Using an outsourcing partner is an important decision that shouldn’t be taken lightly. Whether you’re considering working with multiple partners or just the one, ascertaining that it’ll be a great fit for your business is vital.
Here are some key questions to ask in pursuit of better outsourcing service providers.
How happy are their clients?
Prominent outsourcing partners in the UK such as Gamma have a roster of clients that can confirm how pleased they are with the services received. The level of happiness is important because the company must feel supported by their partner, not hamstrung by them. In the case of Gamma, they have a wide range of services to provide for the growing needs of their clients. This allows them to be adaptable to changing requirements and support businesses across a variety of industries.
What is their unique selling proposition?
Given that providers offer many different services, judging how one provider differs from the next is tough.
One way to do so is to dig deeper into what is their unique selling proposition? Can you identify it? Do they?
Any company presentation needs to provide transparency on how they support current businesses and where their solutions will deliver results.
Are they a generalist or a specialist?
Some providers began offering one service or solution but later branch out. This can be because existing clients asked for a broader service offering or due to a desire for expansion.
Are they still a specialist?
If they’re a specialist provider, they could have a main product or solution that they deliver to clients. This allows them to contribute greatly in some circumstances because of the depth and breadth of their knowledge in this area.
Are they a generalist?
A generalist provider that has many solutions is fine, but it’s important to appreciate whether they have lost something as they expanded their range of solutions.
Is the in-depth knowledge still present? Do they have separate teams covering different disciplines, or is the same team trying to handle it all?
If they’re a small team operating as generalists, likely they’re stretched too thin. It’s necessary to have a larger organisation to support a wider offering, otherwise, something will be lost along the way.
Any industry recognition, awards, or professional certifications?
Outsourcing providers can be given awards for excellence in service or for other aspects of what was delivered. These are always good to look out for.
Also, certifications relating to the knowledge that the business possesses provide a necessary stamp of approval in some circumstances too. It depends on what services will be required as to the relevant professional certifications for the firm or the people involved.
Comparing providers can provide indications of the certifications at the company level that one firm possesses while another does not.
Clarity on pricing or subscription plans
Expenses with outsourcing must be clear enough that management has confidence in costs. When replacing existing priced-in solutions with new ones, the value proposition needs to make sense.
Do their plans scale up as required, but not lock you into a multi-year contract that might be more than needed? Can the plans be adjusted or scaled up or down?

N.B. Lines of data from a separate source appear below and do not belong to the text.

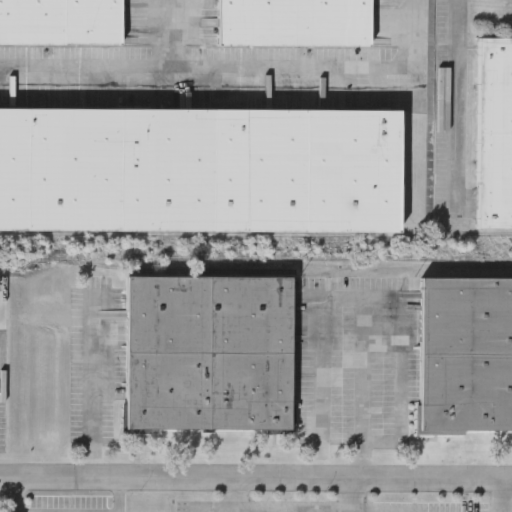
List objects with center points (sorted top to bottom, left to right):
building: (61, 23)
building: (61, 23)
building: (295, 23)
building: (296, 24)
road: (120, 68)
road: (329, 68)
road: (459, 100)
building: (495, 133)
building: (496, 135)
building: (200, 171)
building: (200, 172)
railway: (488, 236)
railway: (255, 257)
railway: (169, 270)
road: (342, 296)
building: (208, 354)
building: (210, 355)
building: (466, 355)
building: (466, 357)
road: (92, 388)
road: (255, 480)
road: (235, 496)
road: (352, 496)
road: (507, 496)
road: (51, 500)
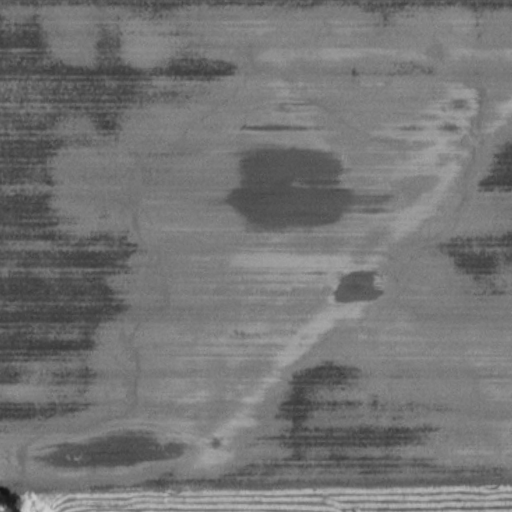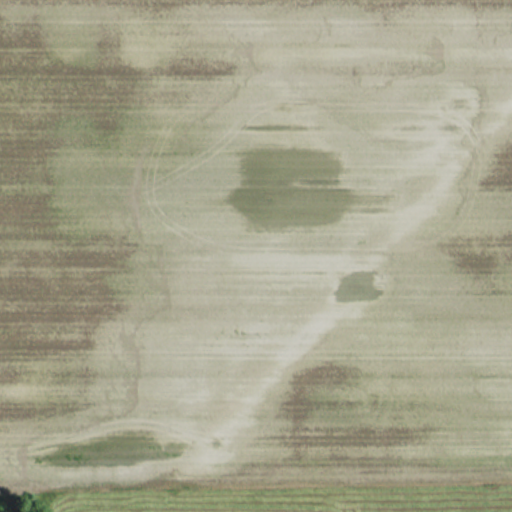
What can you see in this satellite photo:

Are the prices shown all-inclusive, increase based on volume or another metric, and don’t have secondary cost add-ons? Or will third-party costs be added as separate line items in addition to the subscription?
It’s fine when expenses will rise with demand or scale, but clarity is still required to avoid billings that are unexpectedly high or poorly timed.
What will be improved upon compared to existing technologies or services?
Every service provider with outsourcing has technologies that they like to deploy. The question is, how disruptive will a switch be from one communication technology platform to another type? Will the provider only offer certain technologies, which forces an unnecessary change?
It’s one thing to upgrade technologies or solutions provided, but companies should be clear about the line between an improvement over simply replacing what already works with a slightly better solution. In this case, it offers little value.
Therefore, what improvements can the outsourcing partner cite when suggesting a change or a switch to technologies that they provision?
What communication channels will they use?
Lastly, it’s worth touching on communication too.
The work performed by an outsourcing partner needs to be known by your business without you constantly needing to play catch-up. This means either they wholly take over certain aspects and report what they’ve done, or direct liaison is conducted between key staff on both sides to stay current.
When communication breakdowns occur, this is when outsourcing relationships suffer. Therefore, the division of services and labour is useful to avoid bottlenecks and miscommunications.
For companies wanting to use an outsourcing partner, it requires choosing wisely to pick the right one. Using a third party to increase the capabilities of the business is often necessary, but so is picking a partner capable of supporting the growing needs of the company. Asking the above questions goes a long way to doing so.